▶ **DOCUMENT EXCERPT**
== Segment start ==

By week's end, this balance of negative and positive news led to muted moves in the DJIA, S&P 500, and Nasdaq with them rising 0.0%, 0.5%, and 0.6% respectively.

In ETFs news, a potential industry-changing development took place this week. On Monday, the SEC gave approval to Precidian Investments for a new type of structure that trades and operates like an ETF, but without the transparency and disclosure requirements that ETFs are widely known for. After getting the greenlight following 10 years of regulatory scrutiny, Precidian will be allowed to license its nontrasparent actively managed structure to other asset managers if no objections are raised between now and May 3rd. The "ActiveShares" framework will permit the disclosure of daily holdings only to Authorized Participants to facilitate creations & redepemtions. In a sharp break with the daily transparency ETF investors are accustomed to, the portfolios of ActiveShares funds would be presented to the public very similar to the way mutual funds currently operate - on a quarterly basis with up to a 60 day lag. However, despite this portfolio opaqueness, the funds would also be required to publish intraday indicative value figures every second so that investors can monitor whether a fund's price is staying in line with its underlying assets.

Precidian's framework could potentially open the flood gates to other active managers who been eager to tap into the popularity of ETFs, but unwilling to surrender their intellectual property and proprietary investment strategies. The ActiveShares structure has already been licensed by asset management giants like BlackRock and American Century. While this approval will likely be greeted by active managers with alacrity, the key issue will be whether these funds can attract sufficient assets by overcoming investor's growing aversion to non-transparency and perception of the inefficacy of actively managed strategies.

ETFG Weekly Select List - the five most highly rated ETFs per Sector, Geographic Region and Strategy as ranked by the ETFG Quant model.

Due to the upward momentum emanating from the financial and energy sectors this week, we'd like to feature the current top-rated ETFs within these respective groups according to our model. In the financial sector, SPRD S&P Insurance ETF (KIE) currently resides as the top-rated fund. KIE is followed by iShares MSCI Europe Financials ETF (EUFN), Davis Select Financial ETF (DFNL), iShares Global Financials ETF (IXG), and John Hancock Multifactor Financials ETF (JHMF). This group was unchanged from the previous week, with the exception of the 4th and 5th ranked positions where IXG and JHMF supplanted Fidelity MSCI Financials Index ETF (FNCL) and Financial Select Sector SPDR Fund (XLF). Our current financials top 5 represents an eclectic way of tapping into the sector, with a more targeted sector subgroup ETF in KIE, a regionally focused fund in EUFN, an actively managed strategy in DFNL, a broad-based globally oriented fund in IXG, and a smart beta approach in JHMF.

== Segment end ==

▶ **RECORDS PROVIDED**
== Segment start ==

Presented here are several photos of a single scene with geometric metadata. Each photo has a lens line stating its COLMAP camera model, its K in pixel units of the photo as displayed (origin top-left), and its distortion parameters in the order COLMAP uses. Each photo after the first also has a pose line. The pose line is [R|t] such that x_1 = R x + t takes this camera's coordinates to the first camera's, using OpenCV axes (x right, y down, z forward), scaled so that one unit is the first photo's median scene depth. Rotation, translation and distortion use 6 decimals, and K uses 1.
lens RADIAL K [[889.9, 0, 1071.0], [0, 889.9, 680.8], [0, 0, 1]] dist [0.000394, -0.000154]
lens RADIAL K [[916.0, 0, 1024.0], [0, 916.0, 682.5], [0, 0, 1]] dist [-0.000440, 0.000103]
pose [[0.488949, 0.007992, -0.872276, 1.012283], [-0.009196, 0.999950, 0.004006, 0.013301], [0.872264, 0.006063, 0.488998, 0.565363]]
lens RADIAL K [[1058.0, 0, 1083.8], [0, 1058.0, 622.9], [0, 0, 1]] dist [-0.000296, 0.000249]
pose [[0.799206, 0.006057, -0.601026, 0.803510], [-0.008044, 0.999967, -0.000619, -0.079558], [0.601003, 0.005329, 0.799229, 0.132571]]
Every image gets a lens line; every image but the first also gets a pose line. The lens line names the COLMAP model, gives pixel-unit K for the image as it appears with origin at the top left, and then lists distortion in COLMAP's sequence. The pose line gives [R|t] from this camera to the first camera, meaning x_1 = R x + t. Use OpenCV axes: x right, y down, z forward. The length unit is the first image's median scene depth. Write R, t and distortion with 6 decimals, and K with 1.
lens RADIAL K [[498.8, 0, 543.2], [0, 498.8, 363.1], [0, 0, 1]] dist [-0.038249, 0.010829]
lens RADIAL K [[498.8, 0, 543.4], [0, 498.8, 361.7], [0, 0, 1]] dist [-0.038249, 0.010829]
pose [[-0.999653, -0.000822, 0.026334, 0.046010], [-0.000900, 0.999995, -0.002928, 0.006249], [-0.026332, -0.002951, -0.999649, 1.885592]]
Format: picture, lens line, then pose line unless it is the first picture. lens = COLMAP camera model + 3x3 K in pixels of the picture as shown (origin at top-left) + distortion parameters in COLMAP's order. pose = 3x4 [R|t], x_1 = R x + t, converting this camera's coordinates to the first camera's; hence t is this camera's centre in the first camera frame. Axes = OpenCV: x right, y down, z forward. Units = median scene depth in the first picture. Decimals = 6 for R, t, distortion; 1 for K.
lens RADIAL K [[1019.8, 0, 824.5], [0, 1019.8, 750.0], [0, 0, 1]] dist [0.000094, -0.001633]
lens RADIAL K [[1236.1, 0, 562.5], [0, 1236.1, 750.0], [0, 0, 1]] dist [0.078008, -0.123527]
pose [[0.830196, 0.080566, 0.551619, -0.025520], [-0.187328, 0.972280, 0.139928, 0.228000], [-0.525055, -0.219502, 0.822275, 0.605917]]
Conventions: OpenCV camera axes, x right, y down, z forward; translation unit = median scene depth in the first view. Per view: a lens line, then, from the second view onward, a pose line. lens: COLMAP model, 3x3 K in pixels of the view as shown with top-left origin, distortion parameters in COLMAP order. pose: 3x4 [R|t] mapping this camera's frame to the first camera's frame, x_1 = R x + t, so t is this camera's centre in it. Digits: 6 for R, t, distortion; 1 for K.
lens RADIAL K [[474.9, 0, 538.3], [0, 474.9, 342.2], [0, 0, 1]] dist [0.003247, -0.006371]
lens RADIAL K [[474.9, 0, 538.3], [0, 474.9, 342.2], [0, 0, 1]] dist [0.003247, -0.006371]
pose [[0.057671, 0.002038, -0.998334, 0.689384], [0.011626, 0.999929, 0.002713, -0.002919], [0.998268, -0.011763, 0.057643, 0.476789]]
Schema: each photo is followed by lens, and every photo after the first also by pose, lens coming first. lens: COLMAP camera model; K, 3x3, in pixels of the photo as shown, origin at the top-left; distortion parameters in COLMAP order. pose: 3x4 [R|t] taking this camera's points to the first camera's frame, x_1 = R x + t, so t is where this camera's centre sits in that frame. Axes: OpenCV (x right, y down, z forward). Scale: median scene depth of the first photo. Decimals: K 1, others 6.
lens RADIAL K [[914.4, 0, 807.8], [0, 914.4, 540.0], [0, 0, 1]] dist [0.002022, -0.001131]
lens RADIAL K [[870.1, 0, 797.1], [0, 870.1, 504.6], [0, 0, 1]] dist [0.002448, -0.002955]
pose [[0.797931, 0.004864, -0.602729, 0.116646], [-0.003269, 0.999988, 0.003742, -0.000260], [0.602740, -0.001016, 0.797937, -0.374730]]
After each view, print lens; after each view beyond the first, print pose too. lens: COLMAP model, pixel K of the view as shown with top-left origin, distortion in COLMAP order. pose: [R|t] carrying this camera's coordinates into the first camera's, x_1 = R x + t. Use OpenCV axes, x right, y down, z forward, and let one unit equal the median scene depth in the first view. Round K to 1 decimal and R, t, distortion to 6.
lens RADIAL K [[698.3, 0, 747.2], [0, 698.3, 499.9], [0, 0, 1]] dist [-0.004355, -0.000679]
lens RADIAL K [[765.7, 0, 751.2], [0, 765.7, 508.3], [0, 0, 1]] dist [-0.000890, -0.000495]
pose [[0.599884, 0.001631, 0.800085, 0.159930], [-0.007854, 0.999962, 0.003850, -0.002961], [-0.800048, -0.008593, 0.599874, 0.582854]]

== Segment end ==

▶ **COMPLETE THE FOLLOWING**
1. Rewrite the ETF market commentary starting with "Precidian's framework could" and going on through "actively managed strategies.", putting "enthusiasm" in place of "alacrity".
2. List every ticker symbol that appears in parentheses in the ETF market commentary.
3. Answer these questions from the ETF market commentary:
(a) By how much did the Nasdaq rise by week's end?
(b) After how many years of regulatory scrutiny did Precidian get the greenlight?
(c) How often must ActiveShares funds publish intraday indicative value figures?

▶ **TASK-BY-TASK OUTPUTS**
1.
Precidian's framework could potentially open the flood gates to other active managers who been eager to tap into the popularity of ETFs, but unwilling to surrender their intellectual property and proprietary investment strategies. The ActiveShares structure has already been licensed by asset management giants like BlackRock and American Century. While this approval will likely be greeted by active managers with enthusiasm, the key issue will be whether these funds can attract sufficient assets by overcoming investor's growing aversion to non-transparency and perception of the inefficacy of actively managed strategies.

2. KIE, EUFN, DFNL, IXG, JHMF, FNCL, XLF

3.
(a) 0.6%
(b) 10 years
(c) Every second